Thirty Years Later, Pat Buchanan's Culture War Speech Still Resonates
The culture war changed, but the Houston address still matters
In the latest print edition of The Spectator, my piece is on the thirty year anniversary of Pat Buchanan’s Culture War speech. An excerpt:
It was a relatively cool 85 degrees in Houston on the August evening thirty years ago when Republicans gathered at the Astrodome to renominate George H.W. Bush for the 1992 presidential election. The opening session’s speakers included Senator John McCain, Stanford professor Condoleezza Rice, and re-election campaign co-chairman Ken Lay, later to gain fame as a major figure in the Enron scandals.

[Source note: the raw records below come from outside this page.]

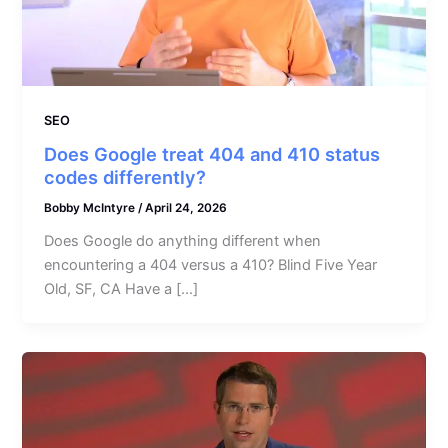
SEO
Does Google treat 404 and 410 status
codes differently?
Bobby McIntyre
/
April 24, 2026
Does Google do anything different when
encountering a 404 versus a 410? Blind Five Year
Old, SF, CA Have a […]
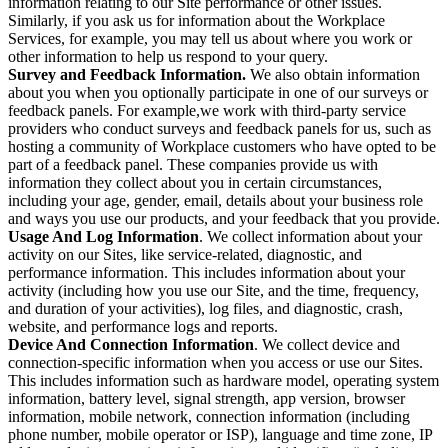
information relating to our Site performance or other issues.
Similarly, if you ask us for information about the Workplace
Services, for example, you may tell us about where you work or
other information to help us respond to your query.
Survey and Feedback Information.
We also obtain information
about you when you optionally participate in one of our surveys or
feedback panels. For example,we work with third-party service
providers who conduct surveys and feedback panels for us, such as
hosting a community of Workplace customers who have opted to be
part of a feedback panel. These companies provide us with
information they collect about you in certain circumstances,
including your age, gender, email, details about your business role
and ways you use our products, and your feedback that you provide.
Usage And Log Information
. We collect information about your
activity on our Sites, like service-related, diagnostic, and
performance information. This includes information about your
activity (including how you use our Site, and the time, frequency,
and duration of your activities), log files, and diagnostic, crash,
website, and performance logs and reports.
Device And Connection Information
. We collect device and
connection-specific information when you access or use our Sites.
This includes information such as hardware model, operating system
information, battery level, signal strength, app version, browser
information, mobile network, connection information (including
phone number, mobile operator or ISP), language and time zone, IP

But the speech that would be the most memorable by far was delivered by a television commentator, syndicated columnist and former Richard Nixon hatchet man — the fifty-four-year-old Irish Catholic Pat Buchanan, who delivered what came to be known as “The Culture War Speech.”
Buchanan, who had mounted an insurgent primary challenge from the right, had made the president sweat in the early going in New Hampshire, where Bush’s break from his “Read My Lips: No New Taxes” pledge came to symbolize voters’ concerns about the economy. Buchanan’s shoestring effort was doomed from the beginning, but the message he delivered that night in Houston was met with raucous populist applause for “Pitchfork Pat.”

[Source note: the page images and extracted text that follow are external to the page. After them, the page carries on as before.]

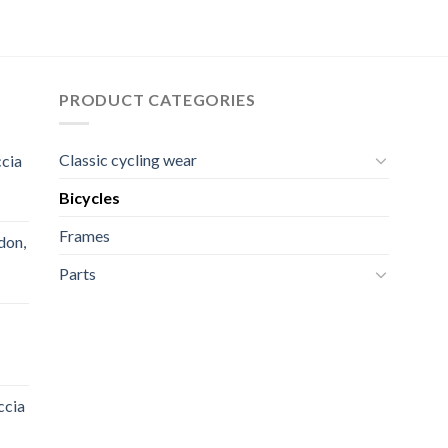
price
price
price
price
was:
is:
was:
is:
90,00 $.
80,00 $.
2.000,00 $.
1.600,00 $.
PRODUCT CATEGORIES
Classic cycling wear
ccia
Bicycles
Frames
don,
Parts
ccia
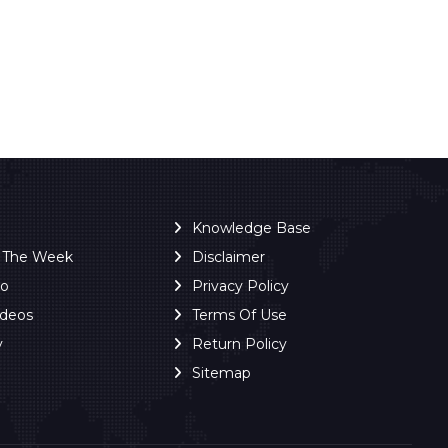
Knowledge Base
f The Week
Disclaimer
ro
Privacy Policy
ideos
Terms Of Use
y
Return Policy
Sitemap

As he approached the end of his remarks, his voice dropped to a hush, and he spoke in a more serious tone than he used on The McLaughlin Group, as he said:
My friends, this election is about more than who gets what. It is about who we are. It is about what we believe and what we stand for as Americans. There is a religious war going on in this country. It is a cultural war as critical to the kind of nation we shall be as was the Cold War itself, for this war is for the soul of America…

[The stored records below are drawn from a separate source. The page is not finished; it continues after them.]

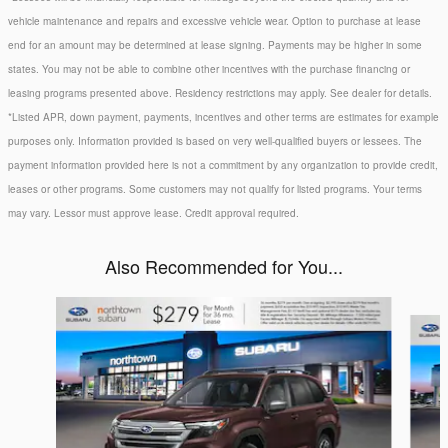
vehicle maintenance and repairs and excessive vehicle wear. Option to purchase at lease
end for an amount may be determined at lease signing. Payments may be higher in some
states. You may not be able to combine other incentives with the purchase financing or
leasing programs presented above. Residency restrictions may apply. See dealer for details.
*Listed APR, down payment, payments, incentives and other terms are estimates for example
purposes only. Information provided is based on very well-qualified buyers or lessees. The
payment information provided here is not a commitment by any organization to provide credit,
leases or other programs. Some customers may not qualify for listed programs. Your terms
may vary. Lessor must approve lease. Credit approval required.
Also Recommended for You...
Slide 1 of 6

My friends, these people are our people. They don’t read Adam Smith or Edmund Burke, but they come from the same schoolyards, the same playgrounds and towns as we come from. They share our beliefs and convictions, our hopes and our dreams. They are the conservatives of the heart. They are our people, and we need to reconnect with them. We need to let them know we know how bad they’re hurting. They don’t expect miracles of us, but they need to know we care.
What’s fascinating about Buchanan’s culture war speech three decades on is how little it has to do with what are typically considered “culture war” issues by the media complex. Abortion and gay marriage receive scant mention; gun rights none at all. Buchanan instead spent far more of his speech talking about jobs, spending and environmentalism. He closed with a fervent image of the violent Los Angeles riots of that spring.
The culture war battles of 2022 echo this dynamic. Democrats, who view the Supreme Court’s decision overturning Roe v. Wade as a political lifeline, want to define the culture war according to a familiar trio: abortion, guns and gay marriage. But for Republicans — and, they hope, for most independent voters — the culture-war issues of the day are very different. They are about crime and policing, a border that’s out of control, an economy that doesn’t work for the middle class, a radical trans agenda and a race-focused education regime. The forgiveness of student loans by President Joe Biden’s White House is a culture-war issue, too, as are the increased leftist pressure campaigns weaponizing Big Tech and corporate America against conservative Americans, including their own workers.
The Democratic effort in 2022 is to limit the conversation about the culture wars to the definitions of the past. They insist that Critical Race Theory isn’t taught in schools and that gifted programs are racially biased; that sacrificing jobs for the good of the environment and tax dollars for electric-car subsidies is the height of morality; and that only bigots are offended by men dancing provocatively for schoolchildren or changing in girls’ locker rooms before they beat them by half a minute on the racetrack or in the swimming pool. Above all, they claim that no one anywhere ever really wanted to Defund the Police — and that you are lying if you say otherwise.
This form of culture-war erasure — deployed in these midterm elections by Democrats hoping to distract from dire concerns about the economy and inflation — is unlikely to convince the electorate that Republicans are too radical on cultural issues to govern. It requires acceptance of the left’s views on education — that teachers, not parents, know best what young children ought to be taught about America’s racial history. It insists that voters believe the new Democratic spin on policing and on the border crisis — that their condemnation of the January 6 riot makes them the defenders of law and order. And it demands that voters accept that a man can become a woman — which, frankly, does not fly with the multiethnic, immigrant-heavy Democratic majority that their party once envisioned.